Ссылки для упрощенного доступа

Леонид Млечин готов платить специальный налог на обучение детей мигрантов, чтобы из них не выросли террористы


Леонид Млечин: "Я призываю к анализу"
Леонид Млечин: "Я призываю к анализу"
Елена Рыковцева: Министр внутренних дел РФ Нургалиев заявил, что обострению ксенофобских настроений в стране способствует некорректное освещение межэтнических конфликтов российскими СМИ. «Неэтичные и некорректные высказывания отдельных журналистов усугубляют ситуацию с нетерпимостью по отношению к другим национальностям нашей страны». События на Манежной площади в декабре прошлого года «освещались неправильно». СМИ «не должны создавать фон, который породил серьезную проблему между исламом и православием и другими конфессиями». «Сам того, наверное, не поняв, министр, по сути, уже разрешил национальный вопрос, - пишет Вадим Поэгли в «Московском комсомольце». - По крайней мере в России. Ведь кто теперь будет винить в своих бедах представителей другой нации, когда и так понятно, что во всем виноваты журналисты».
И как же писать о национальных проблемах, чтобы министру понравилось? Об этом мы и поговорим сегодня.
В студии - журналист Леонид Млечин и специальный корреспондент польского журнала «Культура» Кася Квятковска, которая приехала в Россию с заданием от редакции писать о том, что происходит здесь с национальными конфликтами. Кася, а почему вам это интересно? У вас же вроде все тихо с этим?

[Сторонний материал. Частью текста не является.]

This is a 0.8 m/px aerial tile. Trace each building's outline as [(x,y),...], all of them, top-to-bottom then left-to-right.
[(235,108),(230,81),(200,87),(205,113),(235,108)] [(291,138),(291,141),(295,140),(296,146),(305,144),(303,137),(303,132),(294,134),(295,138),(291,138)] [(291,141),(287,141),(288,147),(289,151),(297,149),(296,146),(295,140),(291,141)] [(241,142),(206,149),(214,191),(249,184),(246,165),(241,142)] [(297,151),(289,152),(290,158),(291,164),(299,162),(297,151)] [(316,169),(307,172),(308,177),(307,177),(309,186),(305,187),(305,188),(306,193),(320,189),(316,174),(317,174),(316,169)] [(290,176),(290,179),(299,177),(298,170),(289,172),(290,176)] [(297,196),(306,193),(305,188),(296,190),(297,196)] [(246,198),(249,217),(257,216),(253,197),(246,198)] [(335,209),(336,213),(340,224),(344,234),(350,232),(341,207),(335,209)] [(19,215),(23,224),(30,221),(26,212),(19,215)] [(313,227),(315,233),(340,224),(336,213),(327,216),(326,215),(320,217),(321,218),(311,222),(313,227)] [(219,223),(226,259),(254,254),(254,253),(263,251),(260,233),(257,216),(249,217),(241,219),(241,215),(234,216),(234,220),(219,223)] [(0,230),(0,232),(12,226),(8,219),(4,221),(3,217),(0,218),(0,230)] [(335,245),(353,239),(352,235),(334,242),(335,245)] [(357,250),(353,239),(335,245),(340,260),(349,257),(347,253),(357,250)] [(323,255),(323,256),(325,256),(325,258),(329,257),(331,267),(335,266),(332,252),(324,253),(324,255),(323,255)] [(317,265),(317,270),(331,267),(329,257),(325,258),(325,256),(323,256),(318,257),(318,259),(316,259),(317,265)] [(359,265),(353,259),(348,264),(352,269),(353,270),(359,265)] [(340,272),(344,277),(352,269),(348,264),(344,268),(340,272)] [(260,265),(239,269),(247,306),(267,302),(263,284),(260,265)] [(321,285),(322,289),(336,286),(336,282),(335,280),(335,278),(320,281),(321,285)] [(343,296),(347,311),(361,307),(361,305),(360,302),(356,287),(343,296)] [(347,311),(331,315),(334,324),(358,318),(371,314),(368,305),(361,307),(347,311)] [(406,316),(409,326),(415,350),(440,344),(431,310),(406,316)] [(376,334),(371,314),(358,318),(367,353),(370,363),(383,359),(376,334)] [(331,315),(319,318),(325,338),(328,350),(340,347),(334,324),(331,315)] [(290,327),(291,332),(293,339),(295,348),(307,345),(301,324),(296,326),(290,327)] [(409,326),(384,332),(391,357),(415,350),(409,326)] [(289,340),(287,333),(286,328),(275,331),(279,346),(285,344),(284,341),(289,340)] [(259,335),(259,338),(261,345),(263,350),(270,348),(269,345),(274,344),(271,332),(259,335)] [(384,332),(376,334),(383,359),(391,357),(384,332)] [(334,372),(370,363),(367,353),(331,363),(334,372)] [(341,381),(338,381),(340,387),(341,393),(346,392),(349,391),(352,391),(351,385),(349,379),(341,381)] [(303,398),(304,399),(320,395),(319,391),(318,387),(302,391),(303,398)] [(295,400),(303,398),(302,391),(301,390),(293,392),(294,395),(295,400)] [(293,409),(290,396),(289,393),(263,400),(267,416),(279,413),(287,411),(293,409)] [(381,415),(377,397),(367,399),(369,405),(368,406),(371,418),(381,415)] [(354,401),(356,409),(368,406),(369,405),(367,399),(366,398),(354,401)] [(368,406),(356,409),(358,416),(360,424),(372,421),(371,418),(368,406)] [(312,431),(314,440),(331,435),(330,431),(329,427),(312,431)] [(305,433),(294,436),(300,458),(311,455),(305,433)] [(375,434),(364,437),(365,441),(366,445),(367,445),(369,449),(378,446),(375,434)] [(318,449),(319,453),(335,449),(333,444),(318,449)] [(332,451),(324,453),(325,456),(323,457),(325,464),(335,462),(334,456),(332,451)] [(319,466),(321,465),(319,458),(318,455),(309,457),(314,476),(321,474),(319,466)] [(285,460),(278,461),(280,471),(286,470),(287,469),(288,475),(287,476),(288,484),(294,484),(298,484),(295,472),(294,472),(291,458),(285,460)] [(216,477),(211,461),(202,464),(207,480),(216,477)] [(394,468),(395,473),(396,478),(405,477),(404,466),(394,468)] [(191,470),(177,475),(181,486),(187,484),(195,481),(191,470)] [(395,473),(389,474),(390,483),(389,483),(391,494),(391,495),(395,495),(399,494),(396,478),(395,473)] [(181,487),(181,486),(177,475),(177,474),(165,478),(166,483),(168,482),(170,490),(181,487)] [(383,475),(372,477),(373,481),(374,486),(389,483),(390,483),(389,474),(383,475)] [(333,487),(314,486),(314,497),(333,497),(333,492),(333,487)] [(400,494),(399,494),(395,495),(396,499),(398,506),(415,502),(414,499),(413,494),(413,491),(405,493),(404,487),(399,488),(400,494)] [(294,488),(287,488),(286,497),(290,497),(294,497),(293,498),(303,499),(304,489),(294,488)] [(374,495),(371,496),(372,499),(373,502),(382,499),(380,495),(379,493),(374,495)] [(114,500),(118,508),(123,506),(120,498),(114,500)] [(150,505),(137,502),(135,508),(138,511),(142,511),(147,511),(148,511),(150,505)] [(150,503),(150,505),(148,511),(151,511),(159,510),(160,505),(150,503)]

Кася Квятковска: В Польше – да. Но в Европе это большая проблема. И нам хочется сравнить, как выглядит ситуация с мигрантами и с остальным населением в России.

Елена Рыковцева: Леонид, вы как читатель сталкивались ли когда-нибудь с тем, что вас что-то коробит в освещении этой тематики?

Леонид Млечин: Да, очень часто. Я думаю, что министр-то прав. Хотя я не припомню какой-либо статьи в прессе, которая становилась бы на территории Российской Федерации поводом для массовых возмущений, столкновений, протестов, драк на межнациональной почве. А вот действия подчиненных министра Нургалиева и других силовых ведомств, да, становились. Все последние случаи острых вспышек – это результат действий правоохранительных органов. Да, я согласен с министром. Но не от него бы это слышать. У него в хозяйстве так много проблем по этой части, что хорошо было бы, чтобы он на них сосредоточился. И это совершенно не избавляет газетное сообщество, и в первую очередь – журналистское, от того, чтобы заняться собственными проблемами.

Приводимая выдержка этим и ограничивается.